TO-DO ITEM:
Copy the material below character for character, leaving out the pictures.

MATERIAL FOR THIS EXERCISE:
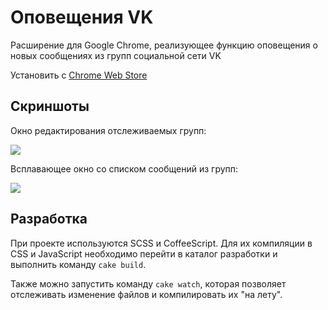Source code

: Оповещения VK
=============

Расширение для Google Chrome, реализующее функцию оповещения о новых сообщениях из групп социальной сети VK

Установить с [Chrome Web Store](http://goo.gl/mZ88cA)

Скриншоты
---------

Окно редактирования отслеживаемых групп:

![](https://raw.github.com/jastkand/vk-notifications/master/promo/options_screen.png)

Всплавающее окно со списком сообщений из групп:

![](https://raw.github.com/jastkand/vk-notifications/master/promo/popup_screen.png)

Разработка
----------

При проекте используются SCSS и CoffeeScript. Для их компиляции в CSS и JavaScript необходимо 
перейти в каталог разработки и выполнить команду `cake build`.

Также можно запустить команду `cake watch`, которая позволяет отслеживать изменение файлов и компилировать их "на лету".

RESPONSE:
Source code

: Оповещения VK
=============

Расширение для Google Chrome, реализующее функцию оповещения о новых сообщениях из групп социальной сети VK

Установить с [Chrome Web Store](http://goo.gl/mZ88cA)

Скриншоты
---------

Окно редактирования отслеживаемых групп:

![](https://raw.github.com/jastkand/vk-notifications/master/promo/options_screen.png)

Всплавающее окно со списком сообщений из групп:

![](https://raw.github.com/jastkand/vk-notifications/master/promo/popup_screen.png)

Разработка
----------

При проекте используются SCSS и CoffeeScript. Для их компиляции в CSS и JavaScript необходимо 
перейти в каталог разработки и выполнить команду `cake build`.

Также можно запустить команду `cake watch`, которая позволяет отслеживать изменение файлов и компилировать их "на лету".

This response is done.